AYAZAĞA’YA SAHİP ÇIKIN
Süleymaniye’ye gelince, Günay bu tarihi semtin UNESCO’nun talepleri doğrultusunda ele alınacağını müjdeliyor.
Süleymaniye’de Büyükşehir Belediyesi’yle, Eminönü Belediyesi’nin iki binden fazla tarihi binayı yıkarak yerlerine Osmanlı tarzında yeni binalar yapmak istemesi UNESCO’yu ayağa kaldırmıştı.
İstanbul’un "UNESCO Kültür Mirası" listesinden çıkartılacağı konuşulmuştu.
Şimdi Günay, "UNESCO ekibi mart ayında geldiğinde istediği gibi bir Süleymaniye projesi görecek" diyor.

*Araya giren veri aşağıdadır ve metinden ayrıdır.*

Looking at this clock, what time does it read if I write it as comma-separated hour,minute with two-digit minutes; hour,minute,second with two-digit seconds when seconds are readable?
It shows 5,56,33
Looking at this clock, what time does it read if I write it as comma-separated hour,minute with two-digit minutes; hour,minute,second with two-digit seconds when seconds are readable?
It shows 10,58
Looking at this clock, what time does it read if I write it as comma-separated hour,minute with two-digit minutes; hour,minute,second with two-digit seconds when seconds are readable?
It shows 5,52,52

Bakana en can alıcı soru ise kültür merkezleriyle ilgili. İstanbul 2010 Kültür Başkenti etkinliklerini nerede ağırlayacak?

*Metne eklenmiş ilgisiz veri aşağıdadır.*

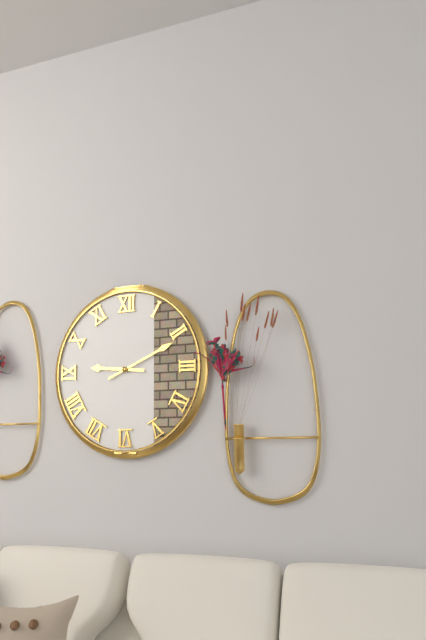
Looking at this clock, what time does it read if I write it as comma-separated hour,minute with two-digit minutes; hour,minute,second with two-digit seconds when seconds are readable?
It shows 9,11
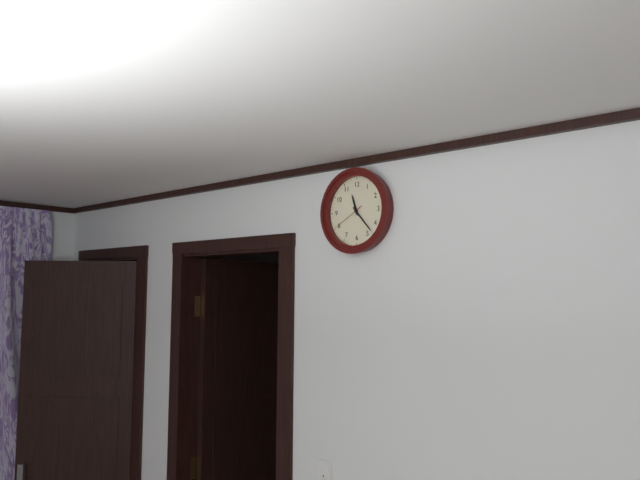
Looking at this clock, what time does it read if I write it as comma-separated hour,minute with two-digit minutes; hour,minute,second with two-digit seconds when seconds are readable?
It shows 11,23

Yıkılmaktan "şimdilik" kurtulan AKM tek başına bu yükü kaldıramaz.
Günay, yapımı "yılan hikayesine" dönen Ayazağa Kültür Merkezi’nin tamamlanması için pek çok ünlü işadamını ziyaret etmiş. "Buraya sahip çıkmalarını istedim" diyor.
"Ayazağa altından çıkılmayacak bir proje değil. Birkaç işadamı biraraya gelirse proje 2010 yılında tamamlanabilir" diye devam ediyor.
Ayazağa ile bir dönem ilgilenmiş olan işadamı Hüsnü Özyeğin ise buraya yatırımdan vazgeçmiş görünüyor.
Peki ya Suna-İnan Kıraç Vakfı’nın Tepebaşı’ndaki TRT binasının yerine tasarladıkları kültür kompleksi?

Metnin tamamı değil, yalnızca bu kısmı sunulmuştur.